[Opening Entries supplied section]

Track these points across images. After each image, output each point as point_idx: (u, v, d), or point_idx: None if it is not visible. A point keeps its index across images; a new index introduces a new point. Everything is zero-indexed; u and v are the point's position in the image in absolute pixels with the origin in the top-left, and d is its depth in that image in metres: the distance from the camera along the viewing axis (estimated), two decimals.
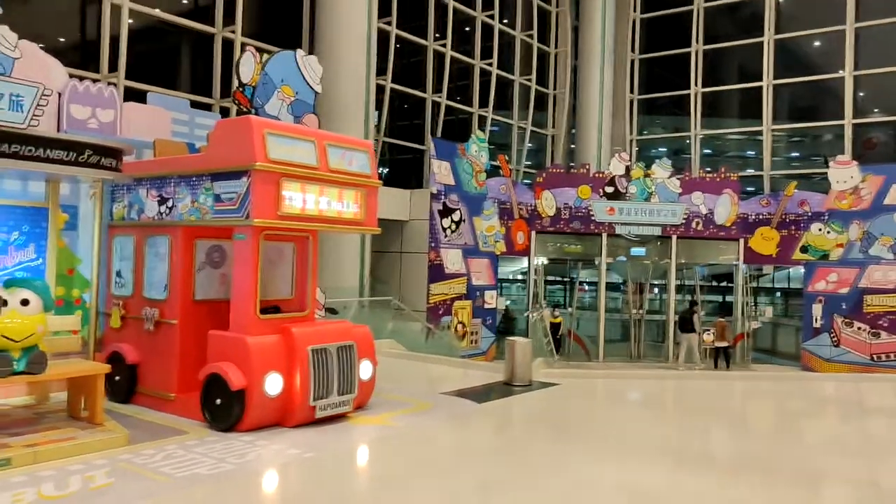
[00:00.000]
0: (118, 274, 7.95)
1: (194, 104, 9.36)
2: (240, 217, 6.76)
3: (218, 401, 6.67)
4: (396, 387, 9.13)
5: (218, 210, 6.97)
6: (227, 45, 14.44)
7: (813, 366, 19.43)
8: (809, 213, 20.00)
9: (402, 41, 19.01)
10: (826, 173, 19.95)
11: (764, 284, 25.99)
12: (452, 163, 17.55)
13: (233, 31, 14.30)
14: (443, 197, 17.15)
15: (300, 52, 7.49)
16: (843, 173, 19.56)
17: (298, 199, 6.98)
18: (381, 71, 17.78)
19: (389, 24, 17.81)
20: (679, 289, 24.56)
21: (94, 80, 8.13)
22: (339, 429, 6.94)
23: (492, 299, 18.77)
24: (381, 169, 19.72)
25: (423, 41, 19.46)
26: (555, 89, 24.90)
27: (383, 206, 16.96)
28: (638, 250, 20.87)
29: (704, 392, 10.68)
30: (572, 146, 25.32)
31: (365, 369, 7.56)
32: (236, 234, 6.92)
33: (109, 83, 11.95)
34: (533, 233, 20.05)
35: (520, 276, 26.73)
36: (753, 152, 25.28)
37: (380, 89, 17.74)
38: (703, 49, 23.88)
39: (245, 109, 7.16)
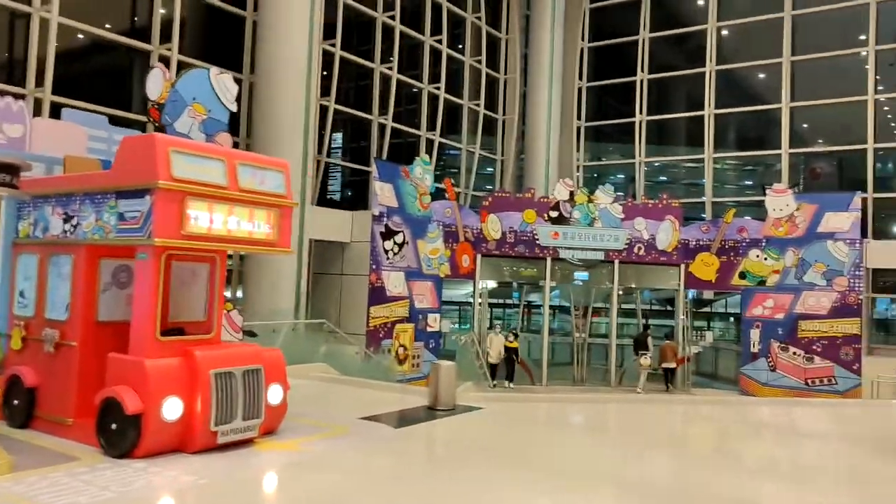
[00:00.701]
0: (21, 294, 7.69)
1: (116, 121, 9.17)
2: (142, 236, 6.60)
3: (113, 426, 6.45)
4: (317, 411, 8.99)
5: (121, 229, 6.80)
6: (165, 63, 14.26)
7: (750, 390, 19.73)
8: (748, 240, 20.43)
9: (349, 64, 19.06)
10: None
11: (718, 309, 26.48)
12: (396, 185, 17.52)
13: (169, 49, 14.14)
14: (385, 219, 17.08)
15: (214, 70, 7.40)
16: (779, 201, 20.08)
17: (205, 218, 6.84)
18: (325, 92, 17.77)
19: (334, 45, 17.81)
20: (634, 313, 24.94)
21: (2, 94, 7.91)
22: (241, 455, 6.75)
23: (435, 322, 18.69)
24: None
25: (370, 64, 19.50)
26: (504, 115, 25.15)
27: (325, 228, 16.97)
28: (582, 274, 21.05)
29: (632, 415, 10.71)
30: (521, 172, 25.55)
31: (274, 394, 7.40)
32: (138, 253, 6.75)
33: (35, 98, 11.72)
34: (478, 256, 20.09)
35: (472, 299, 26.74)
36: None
37: (324, 111, 17.72)
38: (647, 78, 24.38)
39: (157, 126, 7.04)
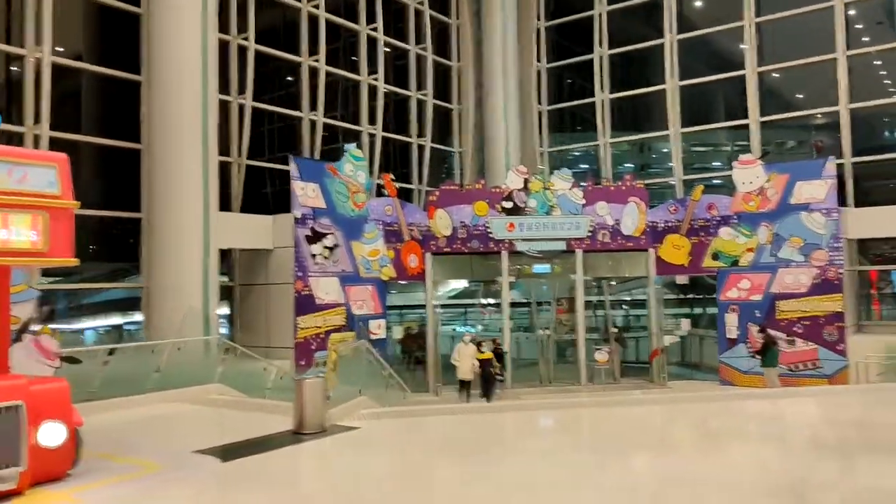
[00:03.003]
0: None
1: None
2: None
3: None
4: (151, 444, 7.74)
5: None
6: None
7: (731, 379, 18.20)
8: (718, 218, 18.91)
9: (273, 60, 17.90)
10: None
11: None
12: (322, 184, 16.26)
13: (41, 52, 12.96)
14: (310, 221, 15.82)
15: None
16: (748, 174, 18.54)
17: None
18: (242, 90, 16.58)
19: (247, 39, 16.59)
20: (620, 304, 23.34)
21: None
22: None
23: (378, 329, 17.37)
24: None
25: (294, 57, 18.26)
26: (459, 104, 23.80)
27: (242, 235, 15.72)
28: (542, 267, 19.60)
29: (562, 425, 9.30)
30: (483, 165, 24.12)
31: (50, 434, 6.13)
32: None
33: None
34: (428, 255, 18.75)
35: (447, 301, 25.36)
36: (719, 163, 23.81)
37: (240, 110, 16.53)
38: (607, 54, 22.91)
39: None
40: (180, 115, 13.59)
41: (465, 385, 15.96)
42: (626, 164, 25.76)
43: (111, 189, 15.14)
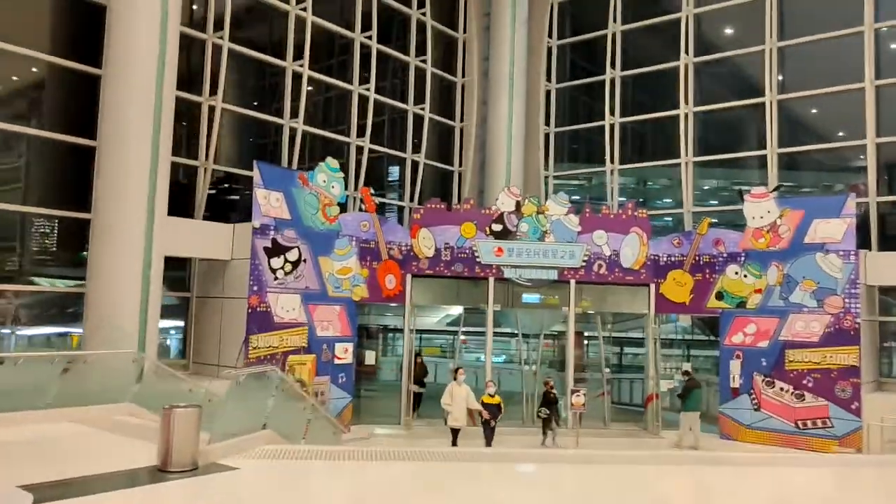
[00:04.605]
0: None
1: None
2: None
3: None
4: None
5: None
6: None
7: (731, 433, 16.50)
8: (725, 254, 17.34)
9: (257, 63, 17.12)
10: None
11: None
12: (289, 194, 15.20)
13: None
14: (272, 232, 14.74)
15: None
16: (759, 208, 16.96)
17: None
18: (213, 91, 15.73)
19: (221, 38, 15.74)
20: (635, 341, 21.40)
21: None
22: None
23: (345, 353, 16.14)
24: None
25: (278, 62, 17.38)
26: (462, 122, 22.68)
27: (194, 243, 14.69)
28: (531, 297, 18.22)
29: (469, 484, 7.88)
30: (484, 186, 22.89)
31: None
32: None
33: None
34: (408, 276, 17.52)
35: (441, 327, 24.10)
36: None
37: (211, 111, 15.65)
38: (620, 76, 21.59)
39: None
40: (128, 110, 12.70)
41: (455, 433, 13.87)
42: (665, 200, 24.16)
43: (71, 188, 14.30)
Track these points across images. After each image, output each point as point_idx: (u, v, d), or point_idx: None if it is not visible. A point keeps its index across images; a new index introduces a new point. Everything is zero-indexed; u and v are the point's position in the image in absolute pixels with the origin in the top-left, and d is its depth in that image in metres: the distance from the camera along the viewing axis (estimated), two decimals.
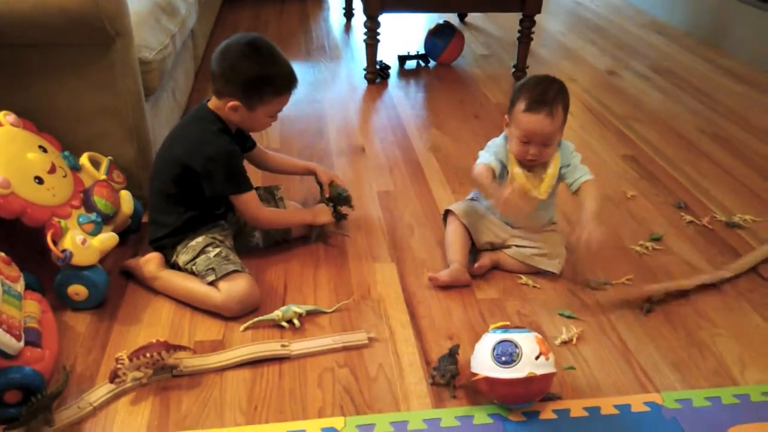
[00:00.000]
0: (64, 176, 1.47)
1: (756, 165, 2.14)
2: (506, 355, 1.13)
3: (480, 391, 1.20)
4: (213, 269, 1.39)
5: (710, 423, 1.17)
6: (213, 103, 1.46)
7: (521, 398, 1.16)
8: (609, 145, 2.27)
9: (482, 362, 1.15)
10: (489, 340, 1.17)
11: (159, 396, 1.21)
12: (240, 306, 1.38)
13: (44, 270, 1.40)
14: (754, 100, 2.68)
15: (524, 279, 1.54)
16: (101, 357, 1.30)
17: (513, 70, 2.84)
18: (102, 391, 1.21)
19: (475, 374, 1.17)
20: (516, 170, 1.52)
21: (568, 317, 1.42)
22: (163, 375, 1.25)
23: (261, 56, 1.42)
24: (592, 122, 2.45)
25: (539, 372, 1.12)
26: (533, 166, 1.52)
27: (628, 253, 1.67)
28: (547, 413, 1.18)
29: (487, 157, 1.53)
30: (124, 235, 1.60)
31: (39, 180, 1.39)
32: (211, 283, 1.39)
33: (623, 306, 1.46)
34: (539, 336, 1.17)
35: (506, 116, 1.54)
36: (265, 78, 1.41)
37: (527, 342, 1.14)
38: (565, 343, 1.35)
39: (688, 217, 1.81)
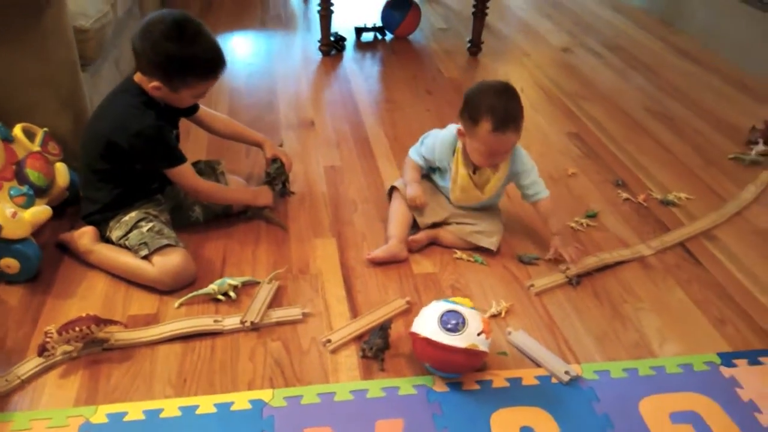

[Closing Entries supplied section]

### Task description
From the data above, output exactly the lines between the one containing "7: (813, 366, 19.43)" and the one containing "26: (555, 89, 24.90)", counting both of them.

### Task answer
7: (813, 366, 19.43)
8: (809, 213, 20.00)
9: (402, 41, 19.01)
10: (826, 173, 19.95)
11: (764, 284, 25.99)
12: (452, 163, 17.55)
13: (233, 31, 14.30)
14: (443, 197, 17.15)
15: (300, 52, 7.49)
16: (843, 173, 19.56)
17: (298, 199, 6.98)
18: (381, 71, 17.78)
19: (389, 24, 17.81)
20: (679, 289, 24.56)
21: (94, 80, 8.13)
22: (339, 429, 6.94)
23: (492, 299, 18.77)
24: (381, 169, 19.72)
25: (423, 41, 19.46)
26: (555, 89, 24.90)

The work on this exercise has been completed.